For coach Brett Brown, his coaches and players, however, the goal hasn't changed. Though wins over powerhouses Miami and Chicago were achieved, the reality that this is a season of looking to improve young players, evaluating who might help the reconstruction of the program, and practicing the patience that it will take.
That means dealing with the players yesterday at practice after their first loss of the season. With such a young group, Brown was asked how he handled talking to them about the one-sided loss.
"You use the word delicate and my first reaction is no, don't be delicate, be direct and be honest," he said. "We've done that. We came in and we weren't good [Monday]. We were sloppy at times, we didn't guard the way we should have. It's just facts. It doesn't make you deliberate in a different way, you just say this is the way it is, and you go, you coach them, you help them. You tell them the truth and that's the truth and off we went. The peaks and valleys of the NBA are dangerous - 'We love you, we don't. We love you, we don't.' We're either really good or we're terrible, and you have to be so careful. None of it is true. You're never as good as you think you were, and you're never as bad as you think you are. I hope I walk an even line throughout this year, knowing the realities of our team."
The realities probably are more the results of what happened against Golden State than the previous three wins, but either way, Brown knows his job is to grow the program. That's why each day after practice, he spends time with prized and injured rookie Nerlens Noel, working on his shooting techniques.
"I think everybody is tweakable [as far as shooting]," Brown said. He went on to say he lumps guys together "if it's a total rebuild."
"I think Nerlens is a total rebuild," he said. "You do something with [for example] Evan's footwork. You do different things with release points, or do something with follow-through on Tony Wroten's shot, because everything is hot stove [snapping his hand back toward his body after a shot]."
Noel is a gym rat. The surgically repaired knee that could keep him out for the whole season does not prevent him shooting the ball, which he does endlessly. The other night before the Golden State game, a group of kids was lined near the Sixers bench to slap hands with the players when they were introduced.

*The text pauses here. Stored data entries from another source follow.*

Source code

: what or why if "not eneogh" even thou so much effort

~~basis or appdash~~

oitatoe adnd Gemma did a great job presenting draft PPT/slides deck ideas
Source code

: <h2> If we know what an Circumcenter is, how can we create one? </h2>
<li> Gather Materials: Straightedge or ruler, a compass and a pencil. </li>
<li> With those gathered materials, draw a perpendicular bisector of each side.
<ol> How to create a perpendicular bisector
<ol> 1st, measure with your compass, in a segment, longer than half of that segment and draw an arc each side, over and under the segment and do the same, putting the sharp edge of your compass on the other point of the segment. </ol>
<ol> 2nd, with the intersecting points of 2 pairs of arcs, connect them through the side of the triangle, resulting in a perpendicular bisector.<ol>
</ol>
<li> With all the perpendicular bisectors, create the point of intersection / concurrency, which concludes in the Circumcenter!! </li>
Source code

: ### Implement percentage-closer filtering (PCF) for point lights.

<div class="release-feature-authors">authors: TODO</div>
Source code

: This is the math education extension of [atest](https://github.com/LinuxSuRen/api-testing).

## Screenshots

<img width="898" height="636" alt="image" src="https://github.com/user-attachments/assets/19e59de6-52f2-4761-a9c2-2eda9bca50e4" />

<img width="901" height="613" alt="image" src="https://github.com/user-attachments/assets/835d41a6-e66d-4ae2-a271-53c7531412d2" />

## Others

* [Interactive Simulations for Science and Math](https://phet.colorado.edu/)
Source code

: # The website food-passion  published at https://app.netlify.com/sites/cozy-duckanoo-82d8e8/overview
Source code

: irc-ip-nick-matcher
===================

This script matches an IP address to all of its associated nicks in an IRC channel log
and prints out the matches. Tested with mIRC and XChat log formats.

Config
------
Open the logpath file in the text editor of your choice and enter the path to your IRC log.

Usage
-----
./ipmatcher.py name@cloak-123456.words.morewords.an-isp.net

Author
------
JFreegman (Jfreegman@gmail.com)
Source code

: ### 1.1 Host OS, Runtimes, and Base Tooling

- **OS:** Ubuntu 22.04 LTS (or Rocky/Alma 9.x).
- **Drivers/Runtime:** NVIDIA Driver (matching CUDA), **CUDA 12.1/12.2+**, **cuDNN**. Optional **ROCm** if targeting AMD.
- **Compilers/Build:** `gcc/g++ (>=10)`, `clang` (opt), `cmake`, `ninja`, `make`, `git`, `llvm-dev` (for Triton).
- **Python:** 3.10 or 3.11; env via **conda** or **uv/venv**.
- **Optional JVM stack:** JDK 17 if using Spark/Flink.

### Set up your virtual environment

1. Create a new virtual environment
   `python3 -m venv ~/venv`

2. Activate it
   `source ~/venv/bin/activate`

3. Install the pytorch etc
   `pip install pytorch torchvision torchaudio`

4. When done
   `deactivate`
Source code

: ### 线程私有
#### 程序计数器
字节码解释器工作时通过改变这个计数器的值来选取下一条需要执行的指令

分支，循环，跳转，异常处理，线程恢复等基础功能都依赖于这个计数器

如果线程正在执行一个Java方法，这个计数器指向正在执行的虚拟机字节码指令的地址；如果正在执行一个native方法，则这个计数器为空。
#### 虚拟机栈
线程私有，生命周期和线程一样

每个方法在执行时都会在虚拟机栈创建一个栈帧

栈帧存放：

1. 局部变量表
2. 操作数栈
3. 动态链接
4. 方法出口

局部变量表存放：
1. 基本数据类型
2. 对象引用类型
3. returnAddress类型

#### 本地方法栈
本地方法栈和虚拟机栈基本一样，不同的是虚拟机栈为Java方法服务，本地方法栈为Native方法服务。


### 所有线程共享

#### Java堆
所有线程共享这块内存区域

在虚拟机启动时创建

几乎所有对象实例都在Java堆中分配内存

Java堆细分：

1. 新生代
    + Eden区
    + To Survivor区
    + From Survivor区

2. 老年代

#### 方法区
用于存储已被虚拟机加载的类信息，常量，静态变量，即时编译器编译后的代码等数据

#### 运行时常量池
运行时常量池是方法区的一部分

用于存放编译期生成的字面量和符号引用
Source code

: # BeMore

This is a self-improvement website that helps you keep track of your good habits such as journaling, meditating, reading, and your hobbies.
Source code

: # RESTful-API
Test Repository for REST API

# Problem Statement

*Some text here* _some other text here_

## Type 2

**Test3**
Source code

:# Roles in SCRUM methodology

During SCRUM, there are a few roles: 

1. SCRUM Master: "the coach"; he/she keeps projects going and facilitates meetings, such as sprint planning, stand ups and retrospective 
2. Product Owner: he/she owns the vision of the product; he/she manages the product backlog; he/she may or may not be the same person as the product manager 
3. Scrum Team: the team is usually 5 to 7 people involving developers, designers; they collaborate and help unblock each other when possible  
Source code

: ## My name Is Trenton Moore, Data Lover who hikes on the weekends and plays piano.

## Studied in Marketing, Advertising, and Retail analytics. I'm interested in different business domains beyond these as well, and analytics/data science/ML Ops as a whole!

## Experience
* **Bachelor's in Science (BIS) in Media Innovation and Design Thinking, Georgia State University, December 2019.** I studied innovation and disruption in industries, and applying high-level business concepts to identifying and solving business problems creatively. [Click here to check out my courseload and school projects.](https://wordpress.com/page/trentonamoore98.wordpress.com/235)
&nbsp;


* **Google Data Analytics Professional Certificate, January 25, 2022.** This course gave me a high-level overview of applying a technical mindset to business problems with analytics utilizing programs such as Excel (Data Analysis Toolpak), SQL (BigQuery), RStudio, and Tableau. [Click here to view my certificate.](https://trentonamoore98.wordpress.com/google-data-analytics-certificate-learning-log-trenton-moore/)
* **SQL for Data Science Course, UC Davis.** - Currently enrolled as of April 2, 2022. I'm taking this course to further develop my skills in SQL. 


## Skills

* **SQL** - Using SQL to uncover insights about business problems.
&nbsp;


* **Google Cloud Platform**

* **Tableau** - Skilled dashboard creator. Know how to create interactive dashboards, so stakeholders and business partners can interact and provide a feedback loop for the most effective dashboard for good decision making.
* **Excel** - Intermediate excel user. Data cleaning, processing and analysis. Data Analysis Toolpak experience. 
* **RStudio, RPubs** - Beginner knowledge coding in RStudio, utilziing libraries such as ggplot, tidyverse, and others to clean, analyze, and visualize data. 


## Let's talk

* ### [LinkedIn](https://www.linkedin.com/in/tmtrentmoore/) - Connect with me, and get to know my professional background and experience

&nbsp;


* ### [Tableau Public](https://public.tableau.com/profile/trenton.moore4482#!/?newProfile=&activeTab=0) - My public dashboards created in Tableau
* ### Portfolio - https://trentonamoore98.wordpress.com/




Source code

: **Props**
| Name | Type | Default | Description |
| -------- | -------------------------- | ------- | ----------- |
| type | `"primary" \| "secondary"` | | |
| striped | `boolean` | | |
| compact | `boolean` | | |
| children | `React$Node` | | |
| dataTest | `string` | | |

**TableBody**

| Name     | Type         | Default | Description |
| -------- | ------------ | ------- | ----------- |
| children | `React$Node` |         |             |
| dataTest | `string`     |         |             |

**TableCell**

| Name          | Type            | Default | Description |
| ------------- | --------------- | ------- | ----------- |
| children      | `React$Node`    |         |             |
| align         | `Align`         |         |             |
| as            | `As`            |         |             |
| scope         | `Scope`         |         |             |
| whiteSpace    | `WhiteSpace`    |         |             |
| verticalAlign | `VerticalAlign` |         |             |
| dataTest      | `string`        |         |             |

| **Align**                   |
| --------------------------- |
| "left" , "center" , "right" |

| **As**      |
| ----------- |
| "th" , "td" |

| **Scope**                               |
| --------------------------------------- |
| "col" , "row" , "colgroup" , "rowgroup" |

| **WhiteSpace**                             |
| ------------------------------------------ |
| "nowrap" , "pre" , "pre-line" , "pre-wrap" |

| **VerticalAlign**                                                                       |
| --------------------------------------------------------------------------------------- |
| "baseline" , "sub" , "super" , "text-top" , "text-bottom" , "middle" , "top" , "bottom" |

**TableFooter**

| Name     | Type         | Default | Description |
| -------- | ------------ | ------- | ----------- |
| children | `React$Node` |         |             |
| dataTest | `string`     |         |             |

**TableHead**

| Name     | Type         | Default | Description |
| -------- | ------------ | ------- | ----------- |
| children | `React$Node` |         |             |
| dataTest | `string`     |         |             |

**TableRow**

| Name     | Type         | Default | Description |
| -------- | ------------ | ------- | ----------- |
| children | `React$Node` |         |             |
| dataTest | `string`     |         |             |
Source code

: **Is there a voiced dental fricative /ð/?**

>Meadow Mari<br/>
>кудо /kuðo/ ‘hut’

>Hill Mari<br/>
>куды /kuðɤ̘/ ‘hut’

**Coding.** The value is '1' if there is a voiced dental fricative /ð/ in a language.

Every once in a while, a ball bounced into the line and the kids scrambled. It was because Noel was shooting jumpers until the last possible second.
"It's his future," Brown said. "You look at it, and the first place you start is the free throw line. Well, we started a lot closer than that doing a lot of one-handed shooting. My point is, you're looking to break it down with release points and feet and hand position on balls, and all of that. It will start with the free throw, but that carries over to now he is going to turn and face. He really likes Kevin Garnett, he likes turn-and-face, jump-shooting bigs, and he aspires to be one of them, even though he's a post player initially."
Noel isn't the only subject. Brown's roster is filled with students eager to learn, and all are getting on-the-job training.
"It's awesome to have [game] experience," rookie center Daniel Orton said. "They gave me experience to fail or succeed. You have to make mistakes to get better at things. The fact that he's allowed me to make mistakes in the game is crucial. They are doing a really good job with us. Player development has been amazing so far, and the patience level has to be incredible, to tell you the truth, from a players' standpoint and a coach's standpoint. We've been doing a really good job. The guys have been in here working every day, so there's been no excuses. It's paying off, the work has been showing."